## PASSAGE FOR REVIEW
● ● ● ●
Or, have some sort of stalling gimmick, such as Ric Flair howling "Noooooooo!" and begging the other guy not to hit him (followed up by a quick thumb to the eye), or taking a face first flop onto the canvas to get a quick rest.  He seems to resort to the latter more frequently these days, since he's 55 years old...


----------



## hong kong fooey (May 1, 2006)

I was reading a story once and read that a wrestler was powerbombed well he landed wrong and died! now you tell me wrestling is so fake.


----------



## Henderson (May 1, 2006)

I've never been a pro wrestling fan.  But there was a guy that I thought was awesome.  What ever happened to Goldberg?


----------



## Kreth (May 1, 2006)

Henderson said:
			
		

> I've never been a pro wrestling fan. But there was a guy that I thought was awesome. What ever happened to Goldberg?


Take your pick: lack of talent, huge ego, or a tendency to work too stiff (in other words, not pulling punches in the ring). Injuries to other wrestlers seem to follow him around. I hear the WWE will be signing him again soon, oh boy... :roll eyes:
As for wrestling being fake... Yes the matches are scripted, but have someone slap a sleeper hold (hadaka jime), figure four, Sharpshooter or Boston Crab on you and see how it feels...


----------



## Nemesis (May 28, 2006)

Nobody can say that these wrestlers aren't great athelets, they are very strong, very agile and fast. It's incredible the things they can do if you take under consideration their weightclass! I don't have grappling training so i can't see for myself but i have no problems in believing that they are very well versed in that discipline. But what they do in the ring is not a fight. It's a game, a demonstration, an entertaiment, call it what you like but it is not a fight! Referes being knocked out in the middle of a fight and the fight doesn't stop, fighters cheating in front of cameras and they and are not caught, and you call this real?

Now about injuries, everybody gets hurt. I am not a professional fighter and i have already broken two bones while training. So what's so special about injuries in fights where 200 pound people jump on top each other and hit each other with chairs, steel breifcases and tables, even if it is not for real? I'm only surprised that it doesn't happen more often.

Again, they are very talented and it may be entertaining but what they do in the ring is not a fight.


----------
● ● ● ●
## GIVEN DATA
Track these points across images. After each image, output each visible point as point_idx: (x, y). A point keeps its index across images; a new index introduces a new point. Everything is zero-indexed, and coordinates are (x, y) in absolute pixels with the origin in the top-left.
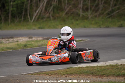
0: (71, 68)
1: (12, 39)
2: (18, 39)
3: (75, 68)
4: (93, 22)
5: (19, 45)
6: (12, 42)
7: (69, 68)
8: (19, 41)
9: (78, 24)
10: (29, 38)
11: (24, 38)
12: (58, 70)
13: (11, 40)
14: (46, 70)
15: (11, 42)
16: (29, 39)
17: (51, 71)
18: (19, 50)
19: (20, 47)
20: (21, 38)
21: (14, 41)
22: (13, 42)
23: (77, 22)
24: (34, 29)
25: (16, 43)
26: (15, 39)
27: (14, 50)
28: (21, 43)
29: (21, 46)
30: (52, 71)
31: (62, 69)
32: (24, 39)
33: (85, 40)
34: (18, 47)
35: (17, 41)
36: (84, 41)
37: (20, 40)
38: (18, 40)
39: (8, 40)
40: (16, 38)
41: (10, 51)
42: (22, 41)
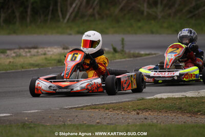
0: (143, 99)
1: (36, 50)
2: (45, 49)
3: (149, 99)
4: (165, 25)
5: (49, 60)
6: (36, 54)
7: (141, 100)
8: (47, 53)
9: (140, 28)
10: (64, 49)
11: (55, 48)
12: (122, 102)
13: (34, 51)
14: (103, 103)
15: (34, 55)
16: (63, 51)
17: (111, 103)
18: (50, 68)
19: (50, 63)
20: (49, 49)
21: (39, 53)
22: (38, 55)
23: (140, 24)
24: (70, 34)
25: (43, 57)
26: (41, 51)
27: (41, 68)
28: (51, 57)
29: (53, 62)
30: (113, 103)
31: (129, 101)
32: (55, 50)
33: (155, 54)
34: (48, 63)
35: (45, 54)
36: (154, 56)
37: (49, 51)
38: (45, 51)
39: (30, 52)
40: (41, 48)
41: (35, 69)
42: (51, 53)
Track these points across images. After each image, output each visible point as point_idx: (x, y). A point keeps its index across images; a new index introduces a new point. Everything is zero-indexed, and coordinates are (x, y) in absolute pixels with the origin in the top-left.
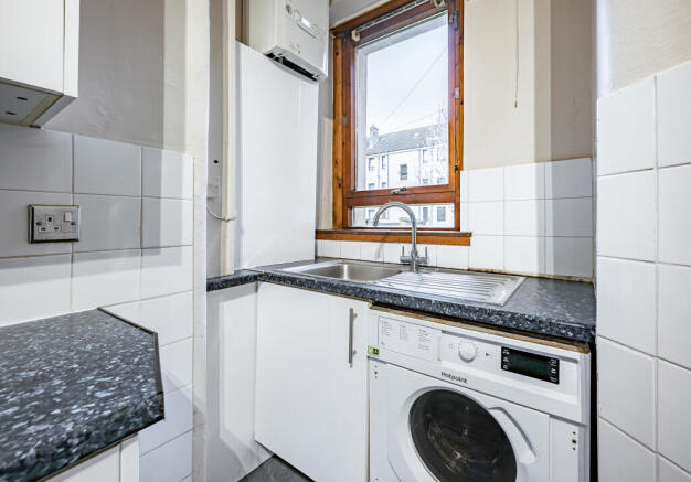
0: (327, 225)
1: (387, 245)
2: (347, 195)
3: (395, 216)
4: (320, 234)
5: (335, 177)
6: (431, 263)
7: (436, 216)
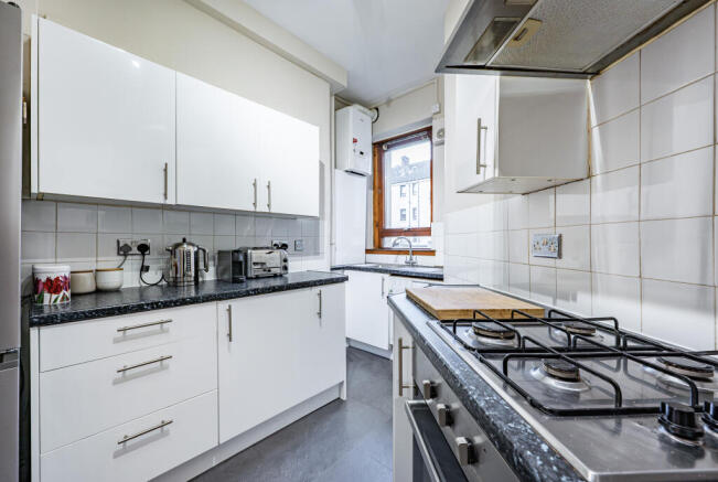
0: (371, 247)
1: (400, 256)
2: (381, 231)
3: (403, 243)
4: (368, 251)
5: (374, 221)
6: (419, 264)
7: (422, 242)
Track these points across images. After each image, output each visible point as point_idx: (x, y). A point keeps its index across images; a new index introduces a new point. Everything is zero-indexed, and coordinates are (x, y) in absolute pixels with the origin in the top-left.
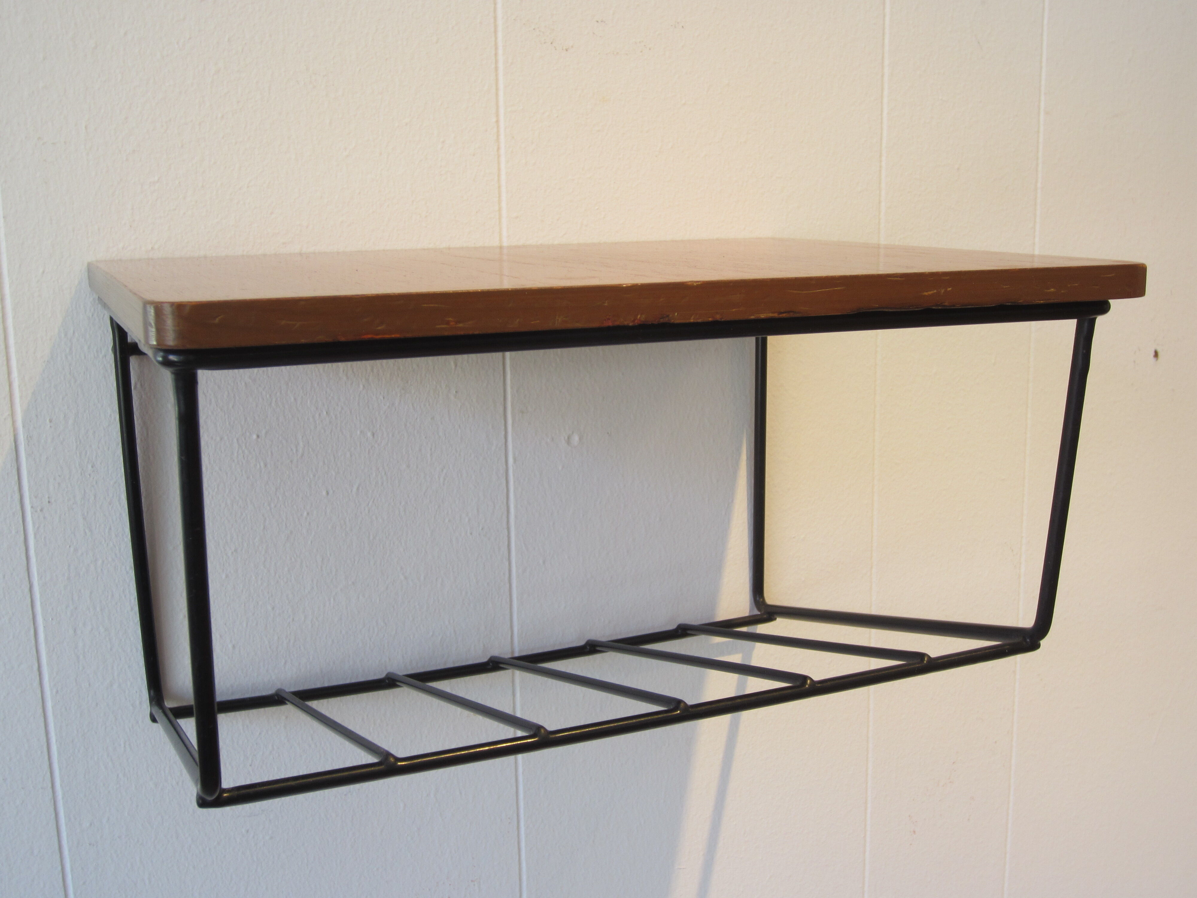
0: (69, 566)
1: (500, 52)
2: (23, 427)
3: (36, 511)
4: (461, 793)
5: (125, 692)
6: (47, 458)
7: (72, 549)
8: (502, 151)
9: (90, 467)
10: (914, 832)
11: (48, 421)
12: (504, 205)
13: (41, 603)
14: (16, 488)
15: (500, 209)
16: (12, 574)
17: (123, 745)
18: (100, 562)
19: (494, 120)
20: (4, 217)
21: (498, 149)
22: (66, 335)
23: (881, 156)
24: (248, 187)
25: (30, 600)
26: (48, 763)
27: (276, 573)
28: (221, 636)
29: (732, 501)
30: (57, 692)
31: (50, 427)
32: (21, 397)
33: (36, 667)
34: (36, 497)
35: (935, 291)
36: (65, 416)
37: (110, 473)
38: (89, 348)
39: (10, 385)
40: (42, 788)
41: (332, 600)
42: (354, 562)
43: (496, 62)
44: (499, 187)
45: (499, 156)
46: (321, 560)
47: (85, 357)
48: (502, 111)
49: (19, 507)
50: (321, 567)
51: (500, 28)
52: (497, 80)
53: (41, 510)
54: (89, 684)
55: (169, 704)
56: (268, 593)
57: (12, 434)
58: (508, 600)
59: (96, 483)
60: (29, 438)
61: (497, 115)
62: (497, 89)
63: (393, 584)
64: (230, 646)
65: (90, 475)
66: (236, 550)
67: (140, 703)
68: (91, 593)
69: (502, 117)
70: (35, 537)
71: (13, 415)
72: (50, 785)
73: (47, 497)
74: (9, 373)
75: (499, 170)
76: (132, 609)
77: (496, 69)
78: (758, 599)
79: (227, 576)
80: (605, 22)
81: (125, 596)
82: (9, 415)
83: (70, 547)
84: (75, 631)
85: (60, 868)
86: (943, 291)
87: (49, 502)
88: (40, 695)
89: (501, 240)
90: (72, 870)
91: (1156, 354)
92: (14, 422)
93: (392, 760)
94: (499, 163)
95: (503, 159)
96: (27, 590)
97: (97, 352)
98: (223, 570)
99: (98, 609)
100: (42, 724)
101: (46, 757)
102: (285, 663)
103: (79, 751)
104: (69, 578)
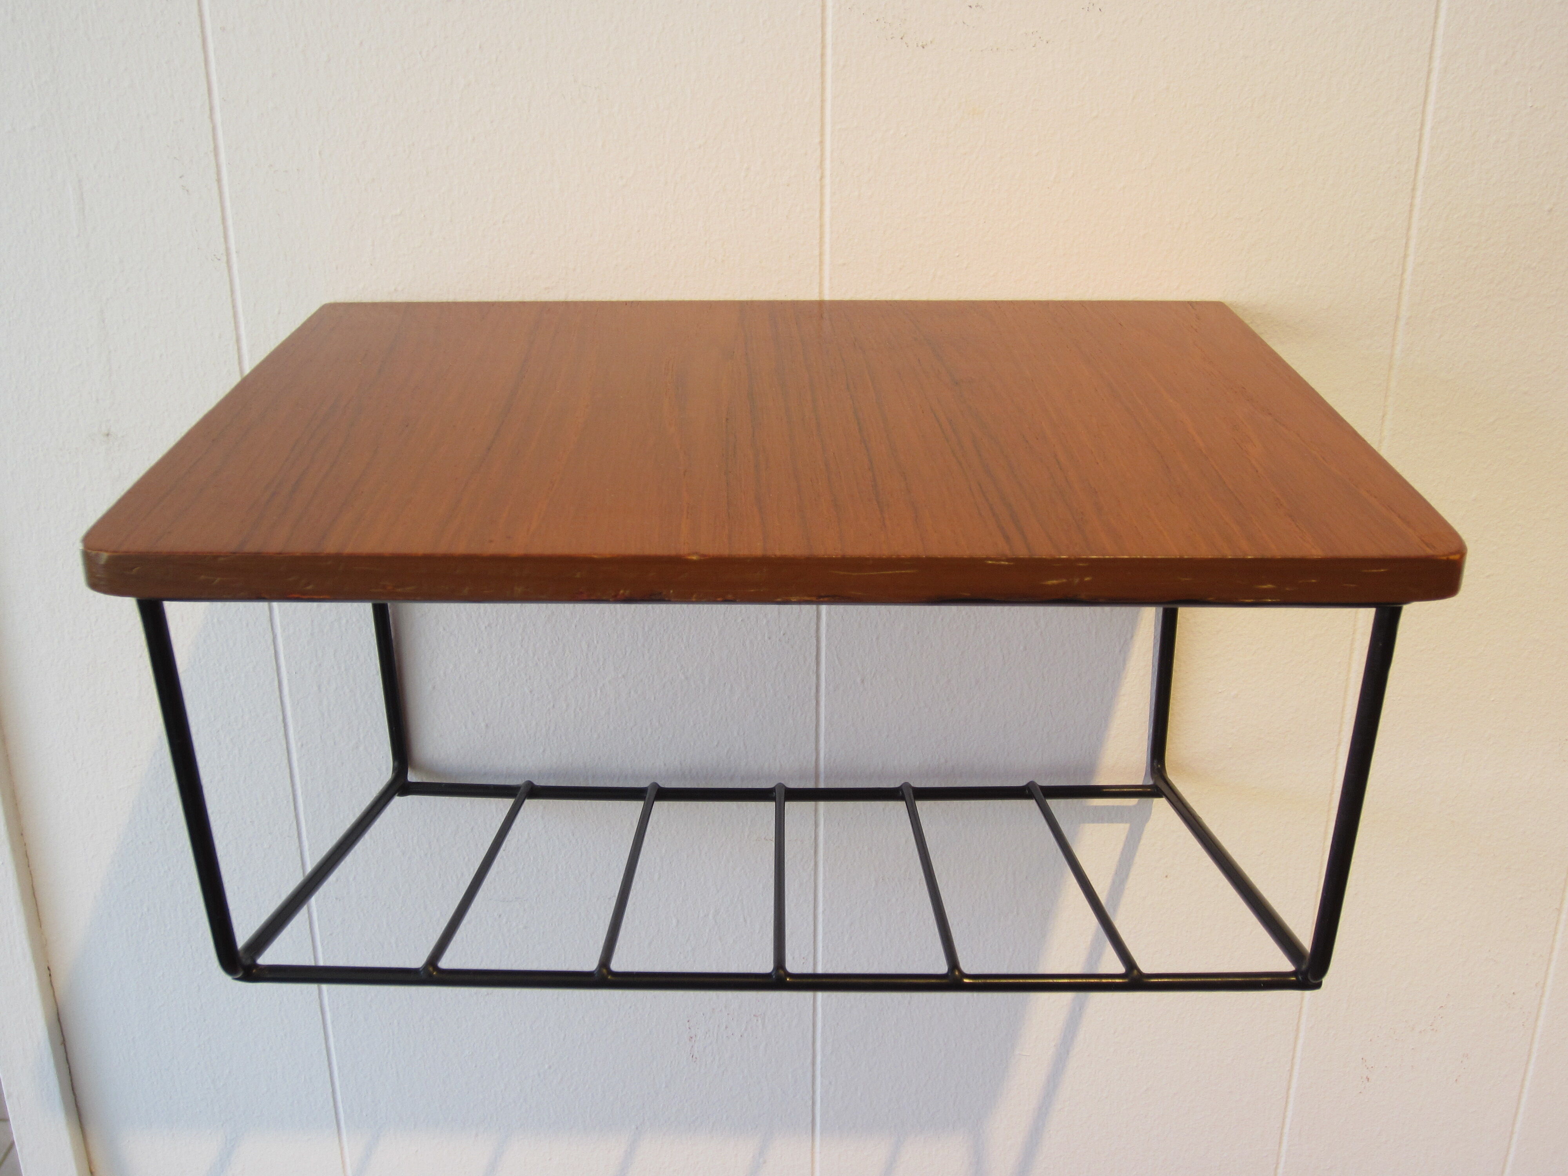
0: (312, 621)
1: (829, 51)
4: (745, 921)
5: (371, 756)
8: (827, 180)
12: (827, 247)
13: (285, 656)
15: (821, 254)
16: (255, 623)
18: (344, 621)
19: (817, 140)
24: (504, 222)
26: (294, 814)
27: (534, 655)
28: (473, 713)
30: (302, 745)
33: (280, 718)
40: (288, 836)
41: (599, 691)
42: (626, 654)
43: (823, 65)
45: (822, 187)
46: (586, 646)
51: (829, 21)
52: (823, 89)
54: (335, 743)
55: (414, 777)
56: (526, 674)
58: (814, 718)
61: (822, 135)
62: (823, 101)
63: (671, 683)
64: (483, 725)
66: (489, 625)
68: (335, 651)
72: (296, 835)
75: (822, 203)
77: (823, 74)
79: (480, 651)
80: (981, 7)
81: (371, 659)
84: (319, 687)
88: (285, 746)
89: (821, 292)
94: (822, 195)
95: (828, 191)
96: (270, 641)
98: (476, 645)
99: (343, 669)
100: (288, 775)
101: (292, 808)
102: (544, 751)
103: (324, 807)
104: (312, 634)
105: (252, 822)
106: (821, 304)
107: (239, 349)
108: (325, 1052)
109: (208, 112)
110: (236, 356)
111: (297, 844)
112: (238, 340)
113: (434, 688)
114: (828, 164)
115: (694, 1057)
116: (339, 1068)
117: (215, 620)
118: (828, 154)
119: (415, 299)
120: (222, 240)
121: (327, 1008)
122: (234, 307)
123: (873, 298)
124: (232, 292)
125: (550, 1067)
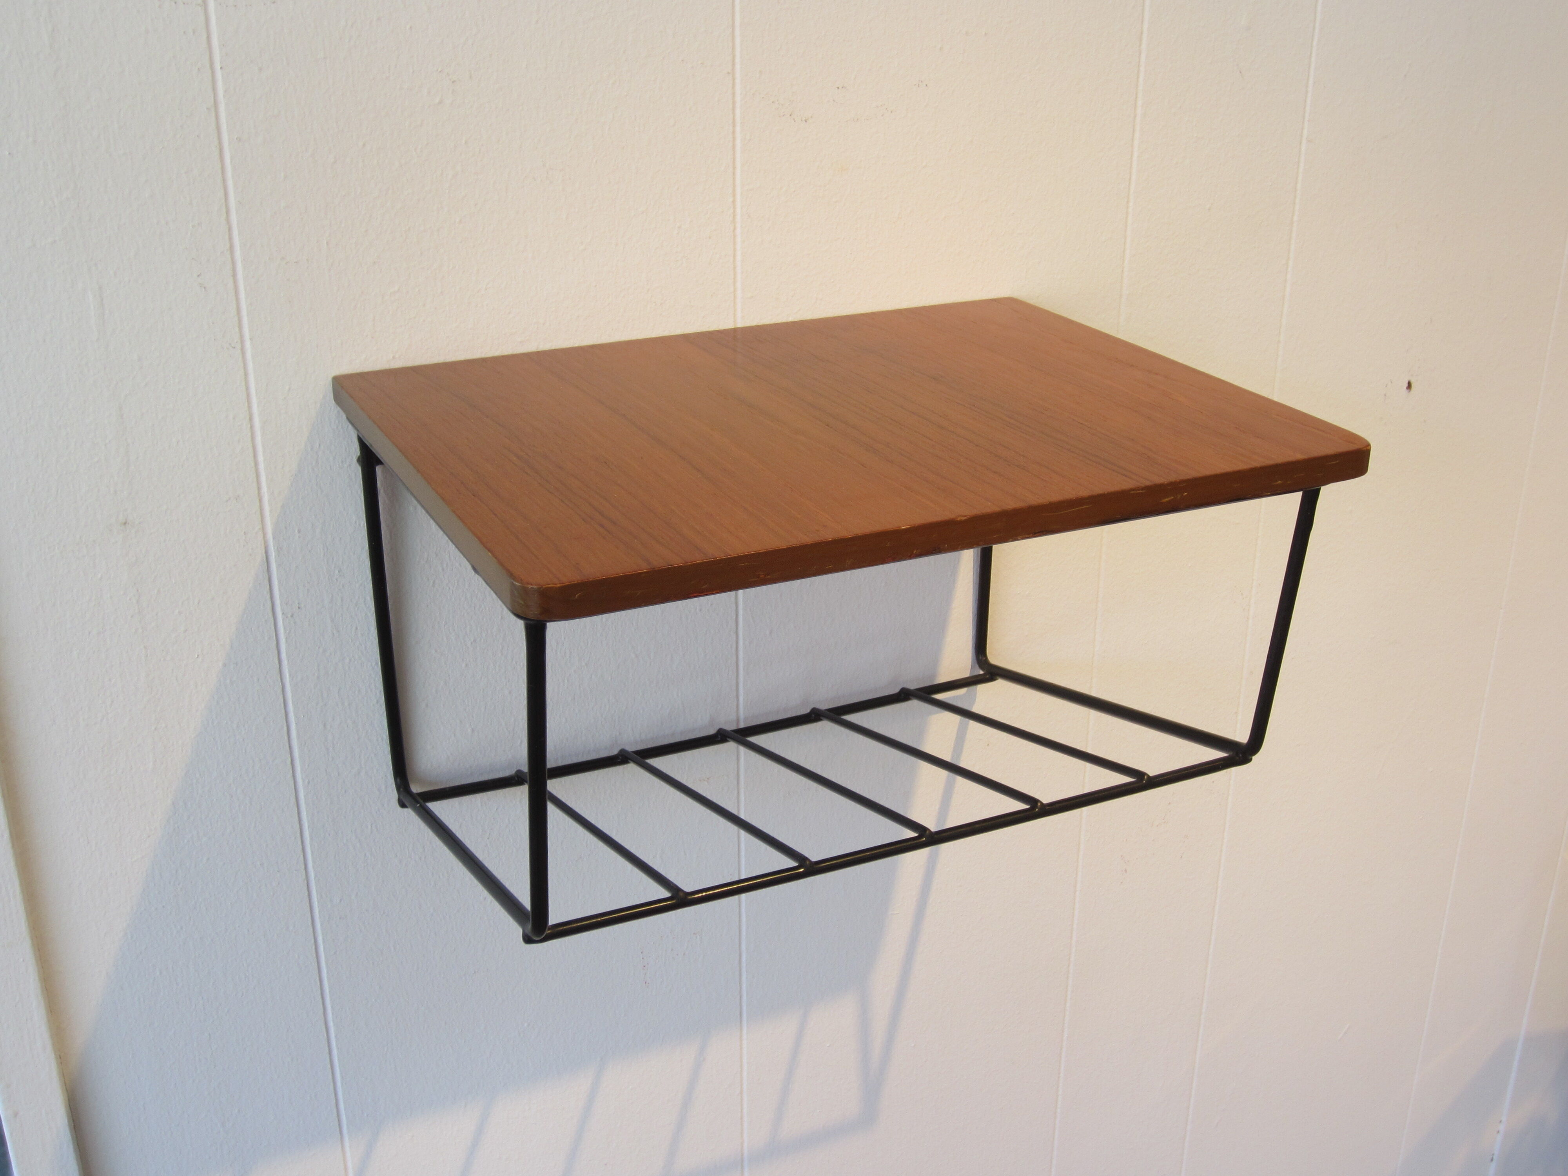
0: (319, 666)
1: (738, 129)
2: (274, 538)
3: (287, 617)
5: (371, 778)
6: (297, 567)
7: (321, 650)
8: (738, 231)
9: (337, 572)
10: (1126, 871)
11: (296, 531)
12: (739, 285)
13: (293, 703)
14: (268, 597)
15: (735, 291)
16: (265, 677)
17: (369, 827)
18: (347, 660)
19: (731, 200)
20: (250, 339)
21: (735, 229)
22: (312, 449)
23: (1128, 202)
25: (282, 700)
26: (301, 848)
29: (959, 561)
30: (309, 782)
31: (299, 537)
32: (271, 511)
33: (289, 761)
34: (287, 604)
35: (1172, 498)
36: (313, 525)
37: (356, 576)
38: (334, 458)
39: (261, 500)
40: (296, 870)
42: (587, 645)
43: (734, 139)
44: (735, 268)
45: (735, 237)
47: (331, 469)
48: (738, 191)
49: (271, 615)
50: (556, 651)
51: (738, 105)
52: (734, 159)
53: (292, 616)
54: (338, 774)
55: (415, 789)
57: (263, 547)
58: (735, 670)
59: (343, 586)
60: (279, 550)
61: (734, 196)
62: (734, 168)
63: (624, 663)
64: (469, 730)
65: (337, 580)
66: (475, 641)
67: (386, 787)
68: (339, 689)
69: (738, 197)
70: (286, 641)
71: (263, 529)
72: (303, 867)
73: (297, 603)
74: (259, 489)
75: (735, 250)
76: (377, 702)
77: (734, 147)
78: (980, 657)
79: (467, 665)
80: (846, 88)
81: (371, 690)
82: (259, 529)
83: (319, 648)
84: (325, 726)
85: (313, 941)
86: (1179, 496)
87: (299, 608)
88: (293, 786)
89: (735, 321)
90: (324, 942)
91: (1409, 386)
92: (264, 535)
93: (681, 894)
94: (735, 243)
95: (739, 240)
96: (280, 691)
97: (342, 462)
99: (346, 704)
100: (296, 813)
101: (300, 843)
103: (329, 835)
104: (318, 677)
105: (262, 865)
106: (735, 330)
107: (252, 427)
108: (329, 1066)
109: (225, 214)
110: (250, 434)
111: (304, 876)
112: (251, 419)
113: (427, 705)
114: (738, 218)
115: (647, 983)
116: (342, 1078)
117: (228, 681)
118: (738, 210)
119: (410, 364)
120: (237, 329)
121: (331, 1024)
122: (247, 389)
123: (772, 322)
124: (246, 375)
125: (529, 1025)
● ● ● ●
## COMPLETE THE FOLLOWING
- 1) In the wrestling thread, how old is Ric Flair said to be?
- 2) Reproduce the part of the wrestling thread that opens with the words containing "Take your pick: lack" and closes with "(May 28, 2006)".

## SOLUTIONS IN ORDER
- 1) 55 years old.

- 2)
Take your pick: lack of talent, huge ego, or a tendency to work too stiff (in other words, not pulling punches in the ring). Injuries to other wrestlers seem to follow him around. I hear the WWE will be signing him again soon, oh boy... :roll eyes:
As for wrestling being fake... Yes the matches are scripted, but have someone slap a sleeper hold (hadaka jime), figure four, Sharpshooter or Boston Crab on you and see how it feels...


----------



## Nemesis (May 28, 2006)